BEGIN EXCERPTED PASSAGE
I know this is a lot to ask but I've tried a lot of search and reading in the last few days and I have to say the M language beats me.
Thanks in advance.
Convert your Web.Contents() request into a function:
let
myFunct = ( param as date ) => let
x = Web.Contents(.... & Date.ToText(date) & ....)
in
x
in
myFunct
Reference your data request function from a new query, include any transformations you need (in this case JSON.Document, table expansions, remove extraneous data. Feel free to delete all the extra data here, including columns that just contain the label 'value'.
(assuming your table of domain values already exists) add a custom column like
=Expand(myFunct( [someparameter] ))
edit: got home and got into my bookmarks. Here is a more detailed reference for what you are looking to do: http://datachix.com/2014/05/22/power-query-functions-some-scenarios/
For a table - Add column where you get data and parse JSON
let
tt=#table(
{"date"},{
{"2017-01-01"},
{"2017-01-02"},
{"2017-01-03"}
}),
add_col = Table.AddColumn(tt, "USD", each Json.Document(Web.Contents("http://example.com/?date="&[date]))[rate][USD])
in
add_col
If you need only one value
Json.Document(Web.Contents("http://example.com/?date="&YOUR_DATE_STRING))[rate][USD]
END EXCERPTED PASSAGE
YOUR TASKS:
• A. Repeat the part of the Power Query thread that begins at the words "I know this" and stops after the words "Date.ToText(date) & ....)".
• B. In the Power Query thread, what is the name of the column added in the table example?
The records have nothing to do with this.
BEGIN MATERIAL PROVIDED
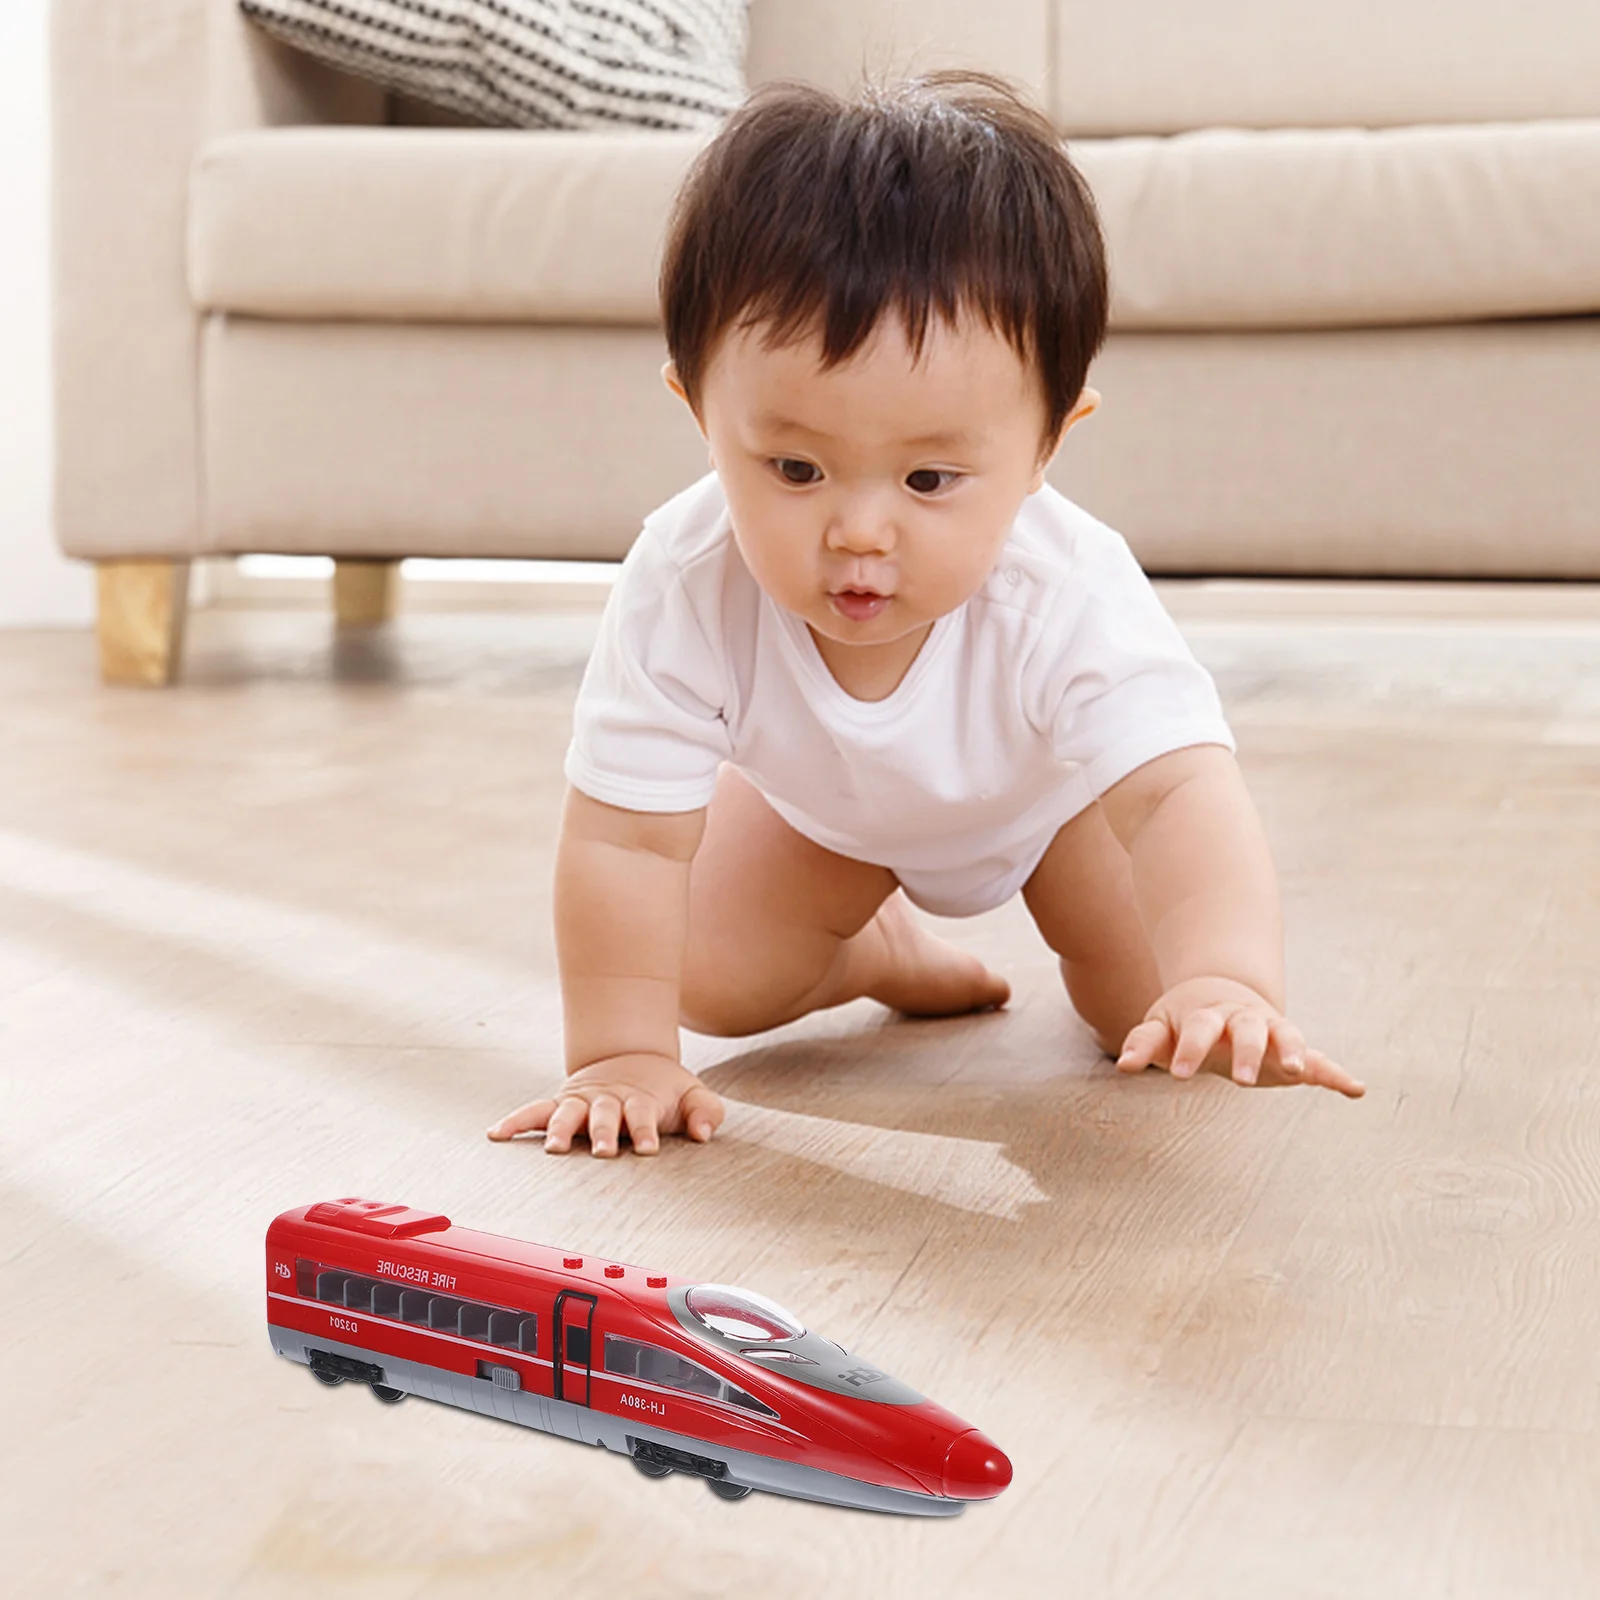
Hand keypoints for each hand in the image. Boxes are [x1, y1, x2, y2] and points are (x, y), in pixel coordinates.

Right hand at [486, 1053, 724, 1156]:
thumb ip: (705, 1111)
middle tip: (602, 1151)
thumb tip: (704, 1132)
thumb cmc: (665, 1090)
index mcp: (640, 1099)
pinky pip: (534, 1112)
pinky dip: (515, 1121)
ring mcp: (581, 1102)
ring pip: (567, 1113)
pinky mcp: (560, 1104)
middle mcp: (607, 1100)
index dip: (647, 1131)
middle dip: (603, 1133)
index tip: (649, 1149)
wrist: (633, 1059)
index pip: (644, 1115)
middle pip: (604, 1115)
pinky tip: (496, 1135)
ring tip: (552, 1149)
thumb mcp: (692, 1094)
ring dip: (560, 1129)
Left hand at [1116, 978, 1363, 1097]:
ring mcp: (1271, 1031)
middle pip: (1246, 1029)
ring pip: (1285, 1034)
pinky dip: (1336, 1073)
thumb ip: (1144, 1043)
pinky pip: (1317, 1059)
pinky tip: (1355, 1089)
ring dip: (1293, 1051)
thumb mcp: (1161, 1026)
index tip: (1179, 1075)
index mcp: (1207, 1014)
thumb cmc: (1184, 1019)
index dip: (1189, 1050)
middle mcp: (1243, 1019)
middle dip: (1246, 1052)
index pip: (1198, 1029)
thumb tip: (1123, 1065)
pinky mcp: (1291, 1049)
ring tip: (1299, 1071)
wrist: (1220, 991)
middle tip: (1242, 1081)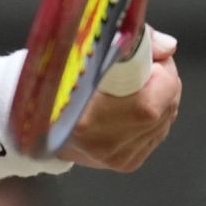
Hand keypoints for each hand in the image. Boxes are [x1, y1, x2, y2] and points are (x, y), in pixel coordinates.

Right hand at [59, 29, 181, 170]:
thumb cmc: (59, 81)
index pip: (151, 100)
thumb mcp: (84, 50)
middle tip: (146, 66)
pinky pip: (159, 134)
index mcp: (88, 116)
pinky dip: (155, 117)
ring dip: (161, 99)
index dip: (161, 71)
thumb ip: (131, 42)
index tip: (150, 56)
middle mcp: (104, 142)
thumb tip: (167, 47)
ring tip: (138, 86)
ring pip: (166, 121)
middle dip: (164, 82)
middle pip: (165, 108)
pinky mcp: (127, 163)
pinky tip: (135, 106)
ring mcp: (117, 156)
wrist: (38, 123)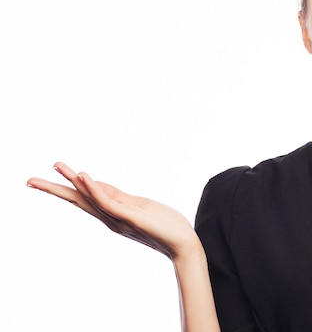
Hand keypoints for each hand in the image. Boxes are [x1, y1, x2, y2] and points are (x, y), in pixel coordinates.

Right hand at [27, 163, 200, 260]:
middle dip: (54, 189)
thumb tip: (98, 184)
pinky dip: (95, 190)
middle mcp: (110, 217)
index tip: (51, 170)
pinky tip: (84, 177)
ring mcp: (119, 218)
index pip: (85, 196)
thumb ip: (117, 197)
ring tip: (58, 166)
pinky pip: (108, 202)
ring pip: (90, 199)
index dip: (68, 184)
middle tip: (29, 180)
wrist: (184, 243)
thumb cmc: (164, 225)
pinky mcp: (130, 217)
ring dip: (73, 182)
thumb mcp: (138, 205)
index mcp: (112, 212)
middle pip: (78, 200)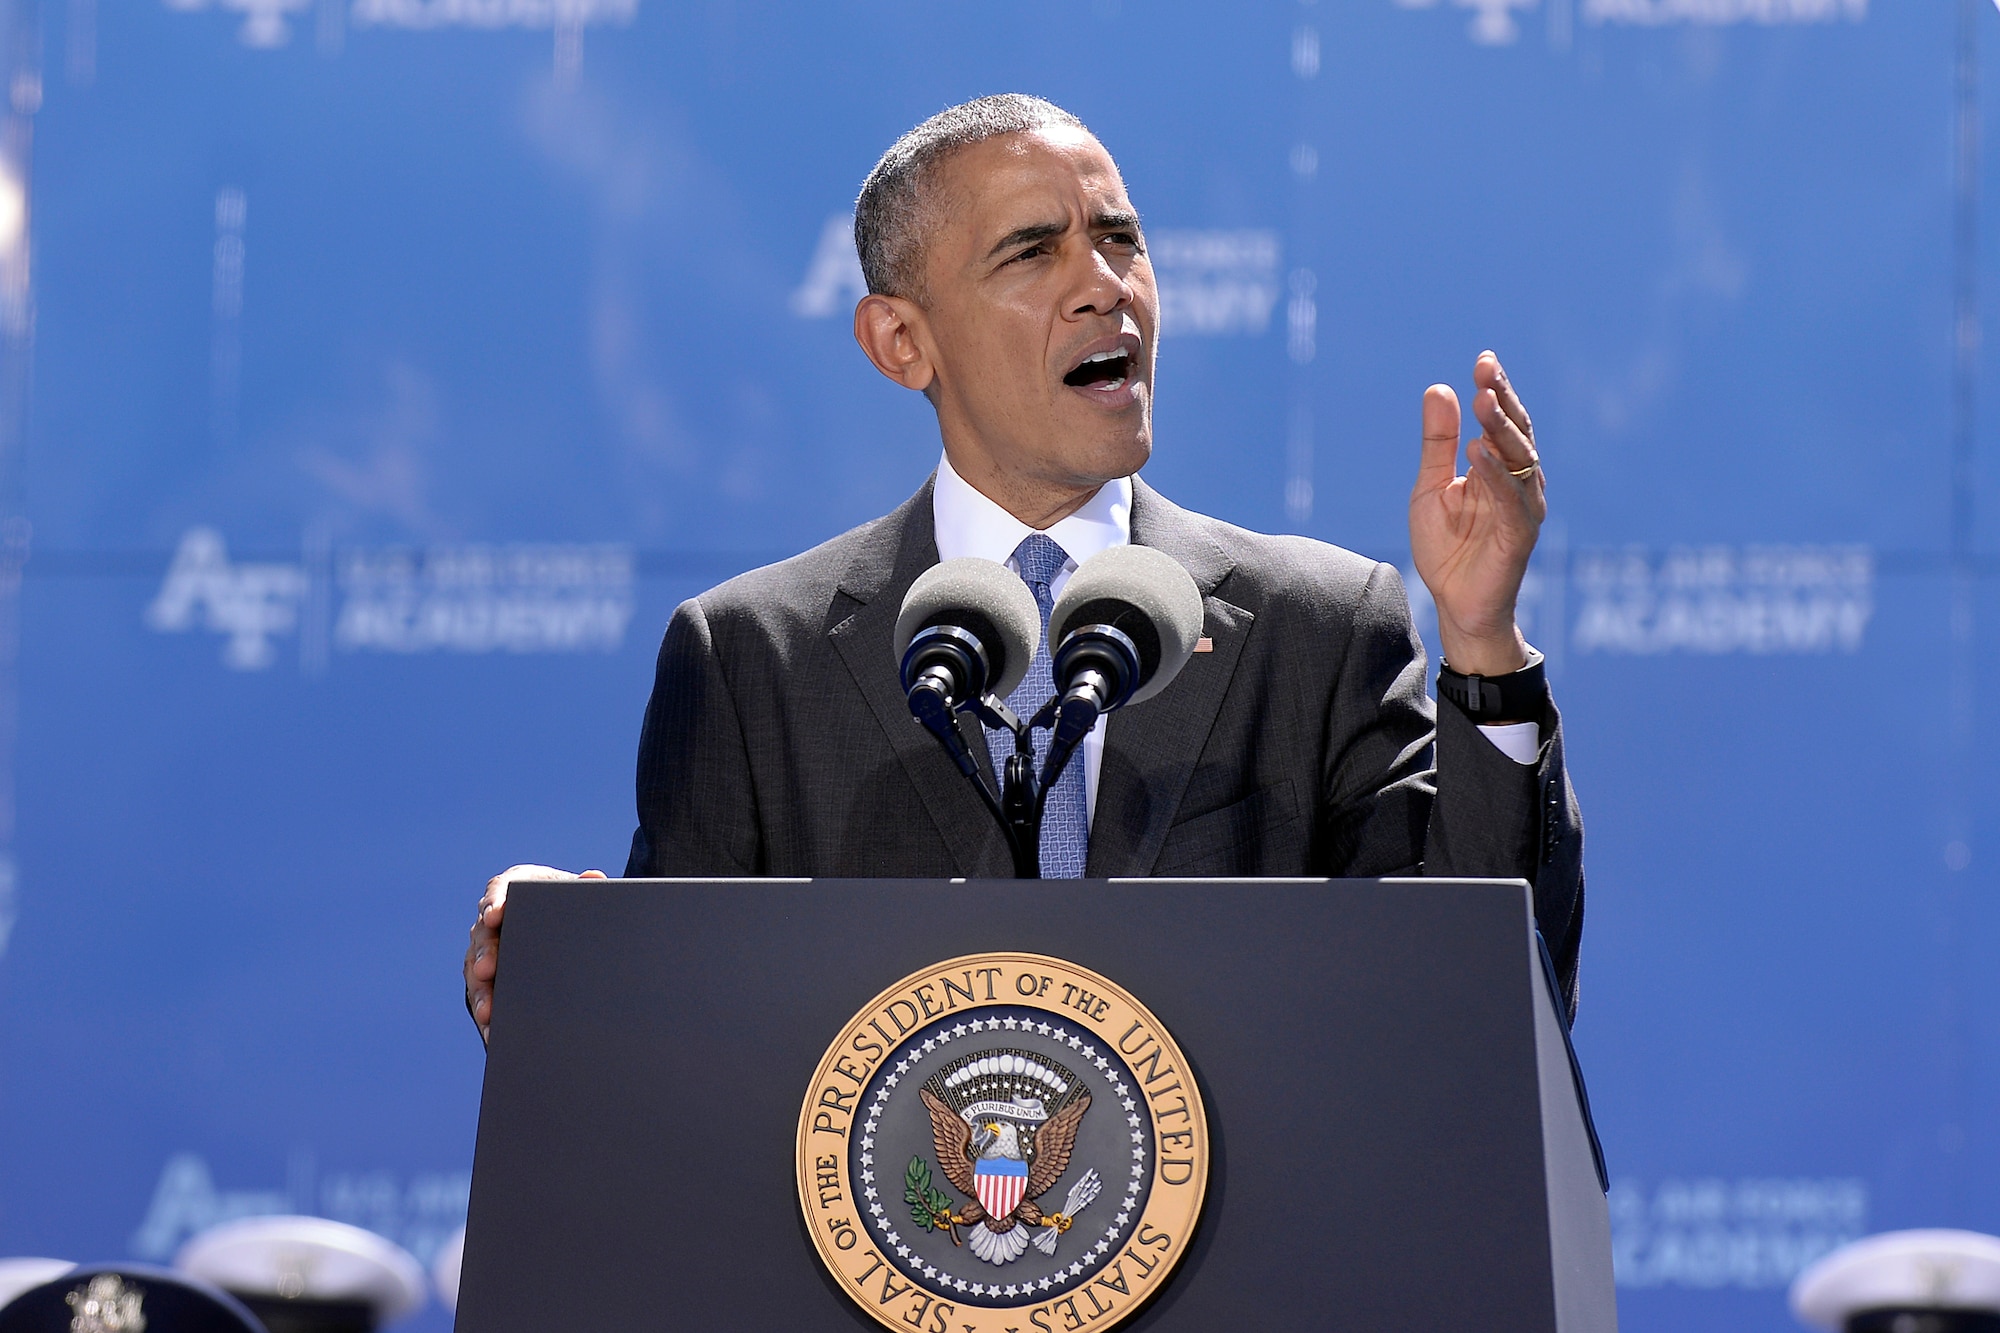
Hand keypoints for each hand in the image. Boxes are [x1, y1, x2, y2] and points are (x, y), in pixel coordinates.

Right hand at [465, 863, 606, 1043]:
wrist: (556, 917)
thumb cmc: (560, 900)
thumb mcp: (570, 890)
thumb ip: (581, 886)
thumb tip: (595, 879)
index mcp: (509, 889)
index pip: (497, 892)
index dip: (494, 903)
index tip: (494, 914)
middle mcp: (490, 919)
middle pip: (483, 936)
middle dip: (486, 953)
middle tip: (488, 970)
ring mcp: (485, 948)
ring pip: (476, 970)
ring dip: (482, 992)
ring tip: (488, 1013)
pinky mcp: (487, 976)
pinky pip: (483, 993)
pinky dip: (488, 1012)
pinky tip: (493, 1032)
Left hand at [1409, 351, 1546, 676]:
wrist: (1455, 603)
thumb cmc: (1448, 548)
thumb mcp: (1432, 487)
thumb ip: (1437, 443)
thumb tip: (1440, 389)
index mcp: (1498, 468)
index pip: (1501, 421)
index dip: (1496, 390)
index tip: (1484, 360)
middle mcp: (1518, 482)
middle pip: (1515, 432)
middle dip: (1502, 400)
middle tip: (1486, 371)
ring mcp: (1523, 508)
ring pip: (1518, 460)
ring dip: (1500, 429)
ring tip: (1483, 401)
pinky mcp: (1519, 535)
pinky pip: (1510, 499)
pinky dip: (1495, 474)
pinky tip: (1478, 452)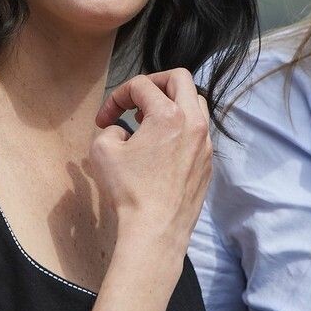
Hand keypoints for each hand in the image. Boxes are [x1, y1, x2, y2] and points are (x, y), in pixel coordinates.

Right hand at [92, 68, 211, 255]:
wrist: (156, 231)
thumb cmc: (130, 191)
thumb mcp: (103, 151)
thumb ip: (111, 129)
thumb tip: (123, 131)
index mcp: (169, 115)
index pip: (141, 85)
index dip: (116, 96)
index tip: (104, 119)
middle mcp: (194, 123)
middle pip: (180, 79)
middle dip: (154, 83)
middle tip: (135, 100)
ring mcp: (205, 144)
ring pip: (196, 103)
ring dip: (171, 103)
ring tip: (149, 121)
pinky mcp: (208, 163)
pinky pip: (199, 131)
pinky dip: (181, 127)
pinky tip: (162, 147)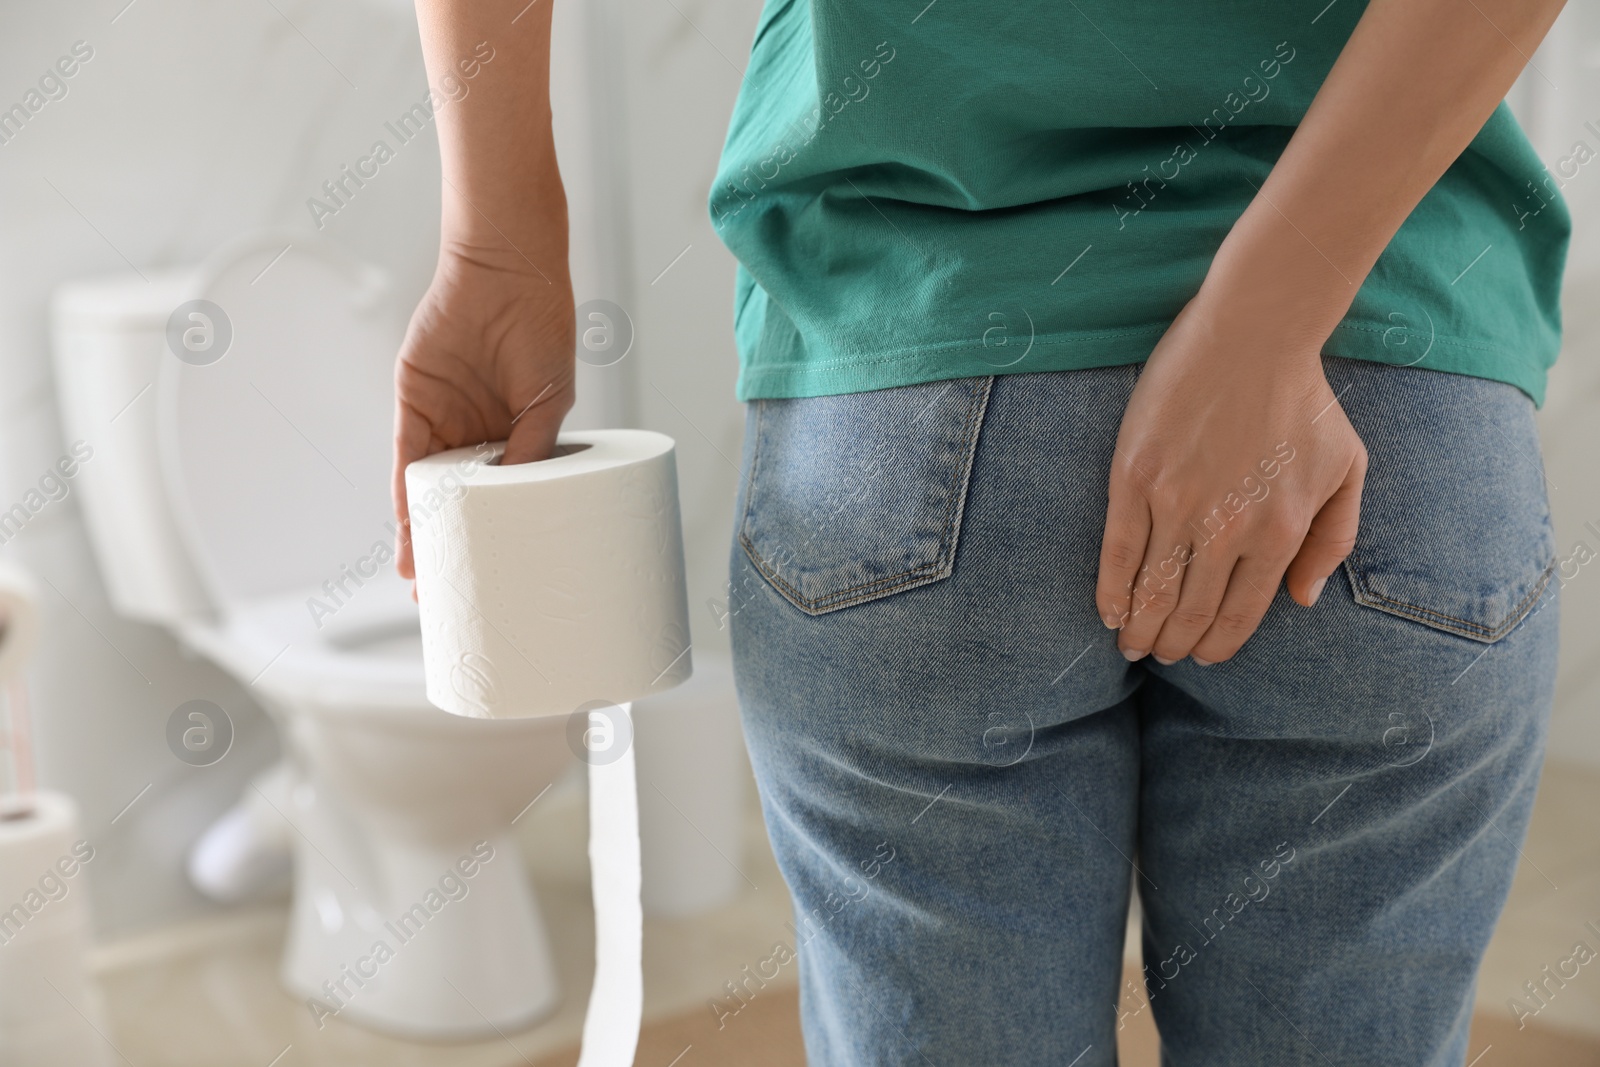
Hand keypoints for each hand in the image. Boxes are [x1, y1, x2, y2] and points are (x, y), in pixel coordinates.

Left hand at [392, 245, 574, 579]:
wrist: (506, 270)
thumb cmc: (541, 327)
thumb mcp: (549, 399)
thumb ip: (529, 450)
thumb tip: (513, 501)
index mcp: (517, 439)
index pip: (500, 499)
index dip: (493, 537)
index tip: (493, 579)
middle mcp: (478, 436)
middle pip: (458, 504)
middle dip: (450, 547)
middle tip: (448, 596)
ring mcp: (445, 422)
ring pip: (427, 491)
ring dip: (420, 534)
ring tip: (422, 579)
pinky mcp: (414, 405)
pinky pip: (405, 460)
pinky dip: (404, 496)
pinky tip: (408, 530)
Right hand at [1094, 296, 1366, 664]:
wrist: (1255, 332)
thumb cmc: (1305, 398)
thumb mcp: (1348, 469)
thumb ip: (1335, 540)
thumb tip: (1302, 601)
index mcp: (1279, 532)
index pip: (1241, 613)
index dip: (1218, 645)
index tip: (1202, 656)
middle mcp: (1227, 528)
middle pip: (1190, 611)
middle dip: (1173, 645)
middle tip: (1161, 655)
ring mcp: (1176, 504)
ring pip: (1152, 590)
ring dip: (1139, 628)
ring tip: (1131, 646)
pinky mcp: (1135, 477)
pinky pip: (1118, 550)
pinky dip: (1111, 590)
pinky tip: (1108, 612)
END MATERIAL PROVIDED
SOLUTION LIST:
• A.
I know this is a lot to ask but I've tried a lot of search and reading in the last few days and I have to say the M language beats me.
Thanks in advance.
Convert your Web.Contents() request into a function:
let
myFunct = ( param as date ) => let
x = Web.Contents(.... & Date.ToText(date) & ....)

• B. USD